Data extracted from a collection:

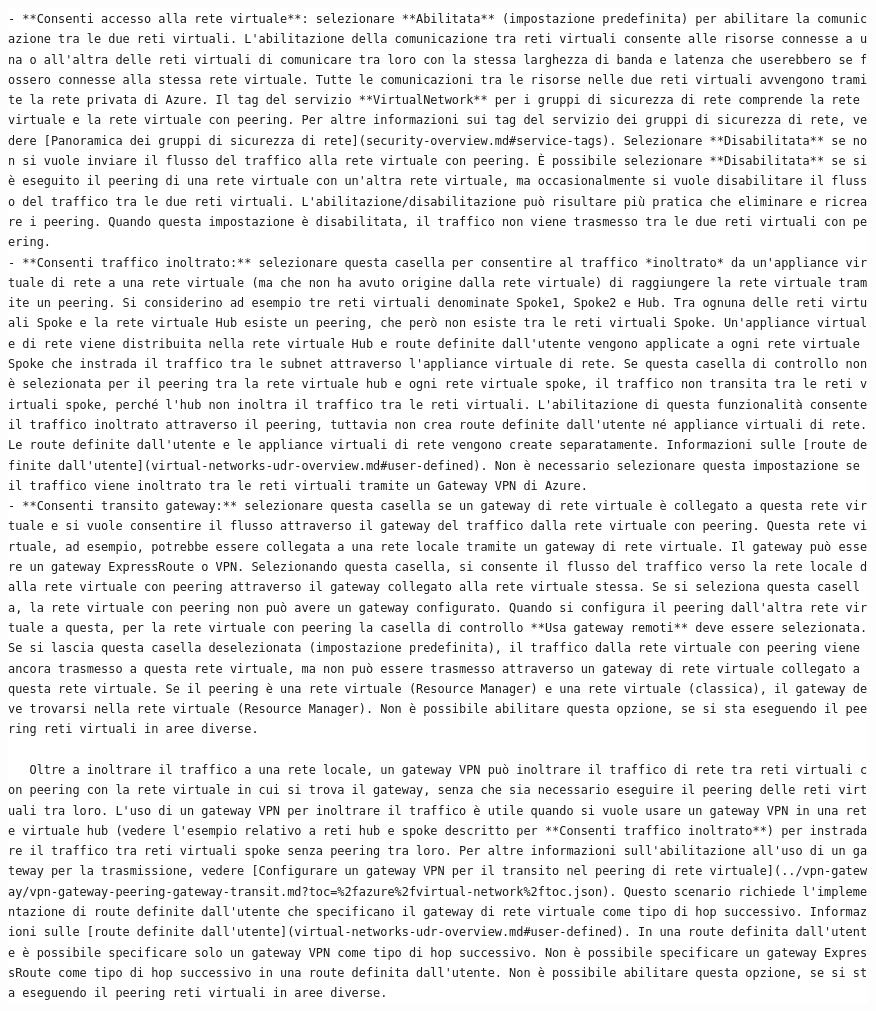     - **Consenti accesso alla rete virtuale**: selezionare **Abilitata** (impostazione predefinita) per abilitare la comunicazione tra le due reti virtuali. L'abilitazione della comunicazione tra reti virtuali consente alle risorse connesse a una o all'altra delle reti virtuali di comunicare tra loro con la stessa larghezza di banda e latenza che userebbero se fossero connesse alla stessa rete virtuale. Tutte le comunicazioni tra le risorse nelle due reti virtuali avvengono tramite la rete privata di Azure. Il tag del servizio **VirtualNetwork** per i gruppi di sicurezza di rete comprende la rete virtuale e la rete virtuale con peering. Per altre informazioni sui tag del servizio dei gruppi di sicurezza di rete, vedere [Panoramica dei gruppi di sicurezza di rete](security-overview.md#service-tags). Selezionare **Disabilitata** se non si vuole inviare il flusso del traffico alla rete virtuale con peering. È possibile selezionare **Disabilitata** se si è eseguito il peering di una rete virtuale con un'altra rete virtuale, ma occasionalmente si vuole disabilitare il flusso del traffico tra le due reti virtuali. L'abilitazione/disabilitazione può risultare più pratica che eliminare e ricreare i peering. Quando questa impostazione è disabilitata, il traffico non viene trasmesso tra le due reti virtuali con peering.
    - **Consenti traffico inoltrato:** selezionare questa casella per consentire al traffico *inoltrato* da un'appliance virtuale di rete a una rete virtuale (ma che non ha avuto origine dalla rete virtuale) di raggiungere la rete virtuale tramite un peering. Si considerino ad esempio tre reti virtuali denominate Spoke1, Spoke2 e Hub. Tra ognuna delle reti virtuali Spoke e la rete virtuale Hub esiste un peering, che però non esiste tra le reti virtuali Spoke. Un'appliance virtuale di rete viene distribuita nella rete virtuale Hub e route definite dall'utente vengono applicate a ogni rete virtuale Spoke che instrada il traffico tra le subnet attraverso l'appliance virtuale di rete. Se questa casella di controllo non è selezionata per il peering tra la rete virtuale hub e ogni rete virtuale spoke, il traffico non transita tra le reti virtuali spoke, perché l'hub non inoltra il traffico tra le reti virtuali. L'abilitazione di questa funzionalità consente il traffico inoltrato attraverso il peering, tuttavia non crea route definite dall'utente né appliance virtuali di rete. Le route definite dall'utente e le appliance virtuali di rete vengono create separatamente. Informazioni sulle [route definite dall'utente](virtual-networks-udr-overview.md#user-defined). Non è necessario selezionare questa impostazione se il traffico viene inoltrato tra le reti virtuali tramite un Gateway VPN di Azure.
    - **Consenti transito gateway:** selezionare questa casella se un gateway di rete virtuale è collegato a questa rete virtuale e si vuole consentire il flusso attraverso il gateway del traffico dalla rete virtuale con peering. Questa rete virtuale, ad esempio, potrebbe essere collegata a una rete locale tramite un gateway di rete virtuale. Il gateway può essere un gateway ExpressRoute o VPN. Selezionando questa casella, si consente il flusso del traffico verso la rete locale dalla rete virtuale con peering attraverso il gateway collegato alla rete virtuale stessa. Se si seleziona questa casella, la rete virtuale con peering non può avere un gateway configurato. Quando si configura il peering dall'altra rete virtuale a questa, per la rete virtuale con peering la casella di controllo **Usa gateway remoti** deve essere selezionata. Se si lascia questa casella deselezionata (impostazione predefinita), il traffico dalla rete virtuale con peering viene ancora trasmesso a questa rete virtuale, ma non può essere trasmesso attraverso un gateway di rete virtuale collegato a questa rete virtuale. Se il peering è una rete virtuale (Resource Manager) e una rete virtuale (classica), il gateway deve trovarsi nella rete virtuale (Resource Manager). Non è possibile abilitare questa opzione, se si sta eseguendo il peering reti virtuali in aree diverse.

       Oltre a inoltrare il traffico a una rete locale, un gateway VPN può inoltrare il traffico di rete tra reti virtuali con peering con la rete virtuale in cui si trova il gateway, senza che sia necessario eseguire il peering delle reti virtuali tra loro. L'uso di un gateway VPN per inoltrare il traffico è utile quando si vuole usare un gateway VPN in una rete virtuale hub (vedere l'esempio relativo a reti hub e spoke descritto per **Consenti traffico inoltrato**) per instradare il traffico tra reti virtuali spoke senza peering tra loro. Per altre informazioni sull'abilitazione all'uso di un gateway per la trasmissione, vedere [Configurare un gateway VPN per il transito nel peering di rete virtuale](../vpn-gateway/vpn-gateway-peering-gateway-transit.md?toc=%2fazure%2fvirtual-network%2ftoc.json). Questo scenario richiede l'implementazione di route definite dall'utente che specificano il gateway di rete virtuale come tipo di hop successivo. Informazioni sulle [route definite dall'utente](virtual-networks-udr-overview.md#user-defined). In una route definita dall'utente è possibile specificare solo un gateway VPN come tipo di hop successivo. Non è possibile specificare un gateway ExpressRoute come tipo di hop successivo in una route definita dall'utente. Non è possibile abilitare questa opzione, se si sta eseguendo il peering reti virtuali in aree diverse.
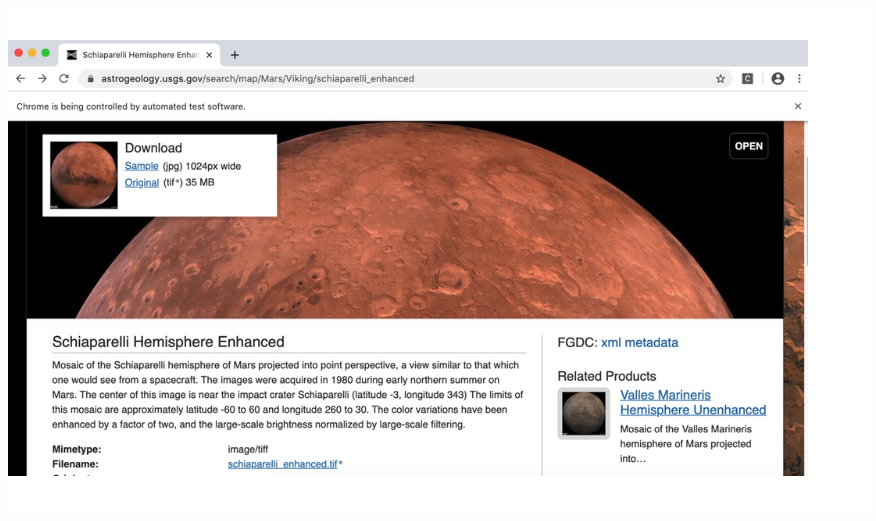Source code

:   <img width="800" height="500" src="https://github.com/narayanan-nithya/mission_to_mars/blob/master/F87112C6-D0D3-40AE-996A-509DA315C5C0.jpeg">
</p>


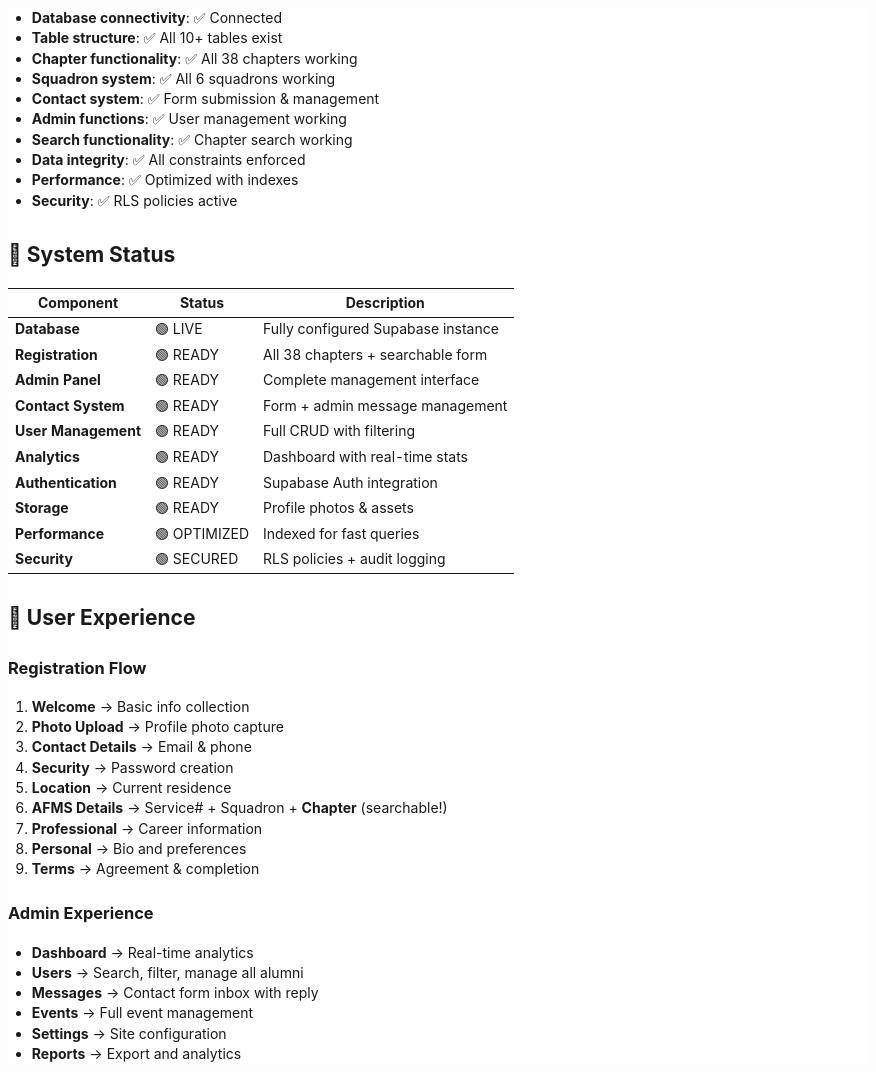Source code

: - **Database connectivity**: ✅ Connected
- **Table structure**: ✅ All 10+ tables exist
- **Chapter functionality**: ✅ All 38 chapters working
- **Squadron system**: ✅ All 6 squadrons working
- **Contact system**: ✅ Form submission & management
- **Admin functions**: ✅ User management working
- **Search functionality**: ✅ Chapter search working
- **Data integrity**: ✅ All constraints enforced
- **Performance**: ✅ Optimized with indexes
- **Security**: ✅ RLS policies active

## 🚀 System Status

| Component           | Status       | Description                        |
| ------------------- | ------------ | ---------------------------------- |
| **Database**        | 🟢 LIVE      | Fully configured Supabase instance |
| **Registration**    | 🟢 READY     | All 38 chapters + searchable form  |
| **Admin Panel**     | 🟢 READY     | Complete management interface      |
| **Contact System**  | 🟢 READY     | Form + admin message management    |
| **User Management** | 🟢 READY     | Full CRUD with filtering           |
| **Analytics**       | 🟢 READY     | Dashboard with real-time stats     |
| **Authentication**  | 🟢 READY     | Supabase Auth integration          |
| **Storage**         | 🟢 READY     | Profile photos & assets            |
| **Performance**     | 🟢 OPTIMIZED | Indexed for fast queries           |
| **Security**        | 🟢 SECURED   | RLS policies + audit logging       |

## 📱 User Experience

### Registration Flow

1. **Welcome** → Basic info collection
2. **Photo Upload** → Profile photo capture
3. **Contact Details** → Email & phone
4. **Security** → Password creation
5. **Location** → Current residence
6. **AFMS Details** → Service# + Squadron + **Chapter** (searchable!)
7. **Professional** → Career information
8. **Personal** → Bio and preferences
9. **Terms** → Agreement & completion

### Admin Experience

- **Dashboard** → Real-time analytics
- **Users** → Search, filter, manage all alumni
- **Messages** → Contact form inbox with reply
- **Events** → Full event management
- **Settings** → Site configuration
- **Reports** → Export and analytics

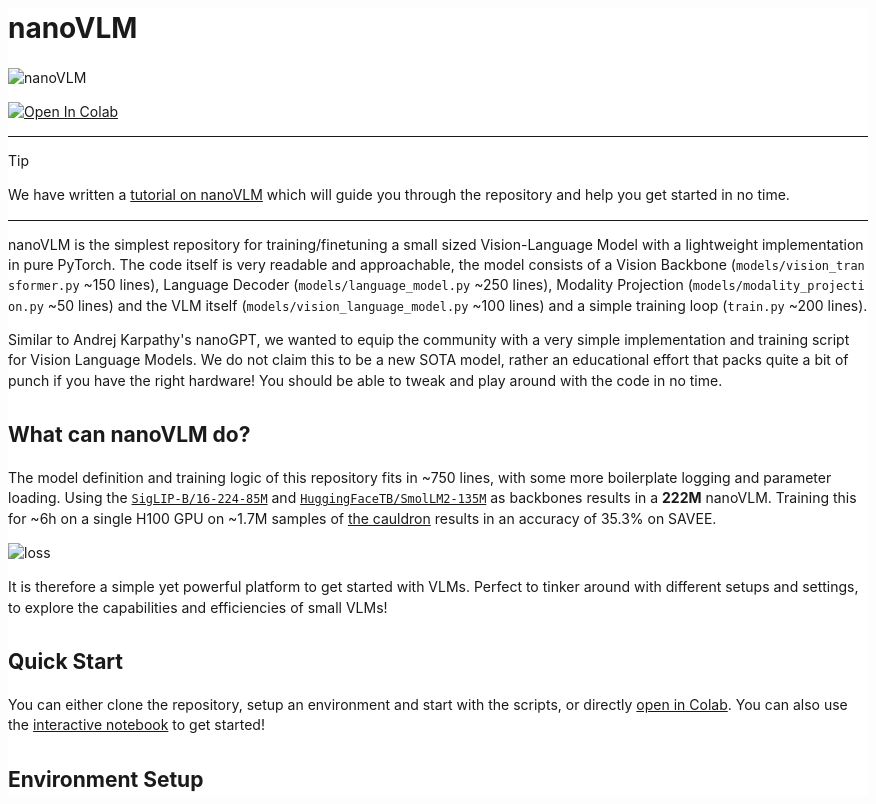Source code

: # nanoVLM

![nanoVLM](assets/nanoVLM.png)

<a target="_blank" href="https://colab.research.google.com/github/huggingface/nanoVLM/blob/main/nanoVLM.ipynb">
  <img src="https://colab.research.google.com/assets/colab-badge.svg" alt="Open In Colab"/>
</a>

---

> [!TIP]
> We have written a [tutorial on nanoVLM](https://huggingface.co/blog/nanovlm) which will guide you through the repository and help you get started in no time.

---

nanoVLM is the simplest repository for training/finetuning a small sized Vision-Language Model with a lightweight implementation in pure PyTorch. The code itself is very readable and approachable, the model consists of a Vision Backbone (`models/vision_transformer.py` ~150 lines), Language Decoder (`models/language_model.py` ~250 lines), Modality Projection (`models/modality_projection.py` ~50 lines) and the VLM itself (`models/vision_language_model.py` ~100 lines) and a simple training loop (`train.py` ~200 lines).

Similar to Andrej Karpathy's nanoGPT, we wanted to equip the community with a very simple implementation and training script for Vision Language Models. We do not claim this to be a new SOTA model, rather an educational effort that packs quite a bit of punch if you have the right hardware! You should be able to tweak and play around with the code in no time.


## What can nanoVLM do?

The model definition and training logic of this repository fits in ~750 lines, with some more boilerplate logging and parameter loading. 
Using the [`SigLIP-B/16-224-85M`](https://huggingface.co/google/siglip-base-patch16-224) and [`HuggingFaceTB/SmolLM2-135M`](https://huggingface.co/HuggingFaceTB/SmolLM2-135M) as backbones results in a **222M** nanoVLM. Training this for ~6h on a single H100 GPU on ~1.7M samples of [the cauldron](https://huggingface.co/datasets/HuggingFaceM4/the_cauldron) results in an accuracy of 35.3% on SAVEE.

![loss](assets/nanoVLM-222M-loss.png)

It is therefore a simple yet powerful platform to get started with VLMs. Perfect to tinker around with different setups and settings, to explore the capabilities and efficiencies of small VLMs!

## Quick Start

You can either clone the repository, setup an environment and start with the scripts, or directly [open in Colab](https://colab.research.google.com/github/huggingface/nanoVLM/blob/main/nanoVLM.ipynb). You can also use the [interactive notebook](./nanoVLM.ipynb) to get started!


## Environment Setup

→ **Job item**: Wherever the word "assets" appears in the data, return the whole line.

→ **Task solution**:
| **Storage**         | 🟢 READY     | Profile photos & assets            |
![nanoVLM](assets/nanoVLM.png)
  <img src="https://colab.research.google.com/assets/colab-badge.svg" alt="Open In Colab"/>
![loss](assets/nanoVLM-222M-loss.png)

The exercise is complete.